Creating a Dynamic Translation
When an author creates a translation using the Generate Workspace dialog, there are two options for what is called workflow: static schema and dynamic schema.
The Static Schema option is the default for a workspace including schema. Choosing the Dynamic Schema option creates a schema-less workspace with dynamic readers and writers.
It is, however, possible to also create a workspace where only the readers are dynamic or only the writers...
Dynamic Reader Only
The Add Reader dialog has similar options for static and dynamic; however, in this case, we try to make them more user-friendly by labeling them Individual Feature Types and Single Merged Feature Type:
In essence, a dynamic reader is similar to just setting the Merge Feature Type option.
Dynamic Writer Only
The Add Writer dialog has options for how feature types and their attributes are defined. The most commonly used ones are Manual and Automatic. There is also an option that adds a writer in dynamic mode:
|Sister Intuitive says…|
Let's clarify Automatic vs. Dynamic. Automatic attributes take their definition from whatever is connected to them. If the Source Dataset parameter is changed, that change has no effect.
Dynamic attributes are different. If the Source Dataset parameter is changed, the attribute definition comes from whatever source data gets read, regardless of what is connected to it.

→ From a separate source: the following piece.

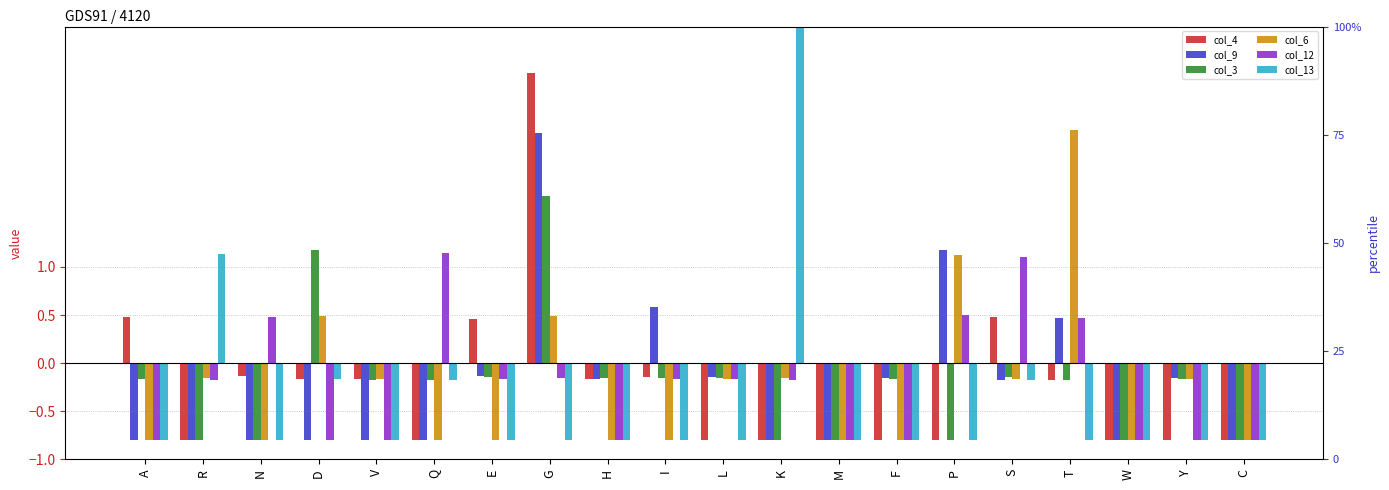

What is the approximate value of col_13 at V?

-0.8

How Does a Dynamic Translation Look?
Both dynamic readers and dynamic writers each have a single Feature Type, regardless of the schema of the reader datasets:
Notice that there is only a single feature type, regardless of whether the data is made up of several layers or tables.
Also, notice that the sole reader Feature Type is named <All> (which provides a clue to what is happening here) and that the sole writer Feature Type is named <Dynamic>.

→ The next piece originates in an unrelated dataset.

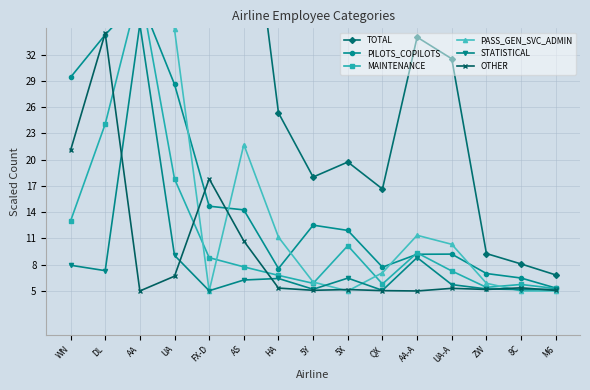

Is it true that TOTAL equals 9.9 at QX?

False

When the workspace is run, all of the source data is read through a single feature type. On the writer side, although there is only one output type, the data will be dynamically divided back into its component layers, keeping its original attributes and geometry type.
With this workspace, you can switch the source dataset to anything (in the correct format) and the output is a mirror image. There is no need to worry about unexpected input or unsupported geometry types. Plus, if you used the Generic Reader/Writer, it could read any dataset, of any format and create a duplicate output of it!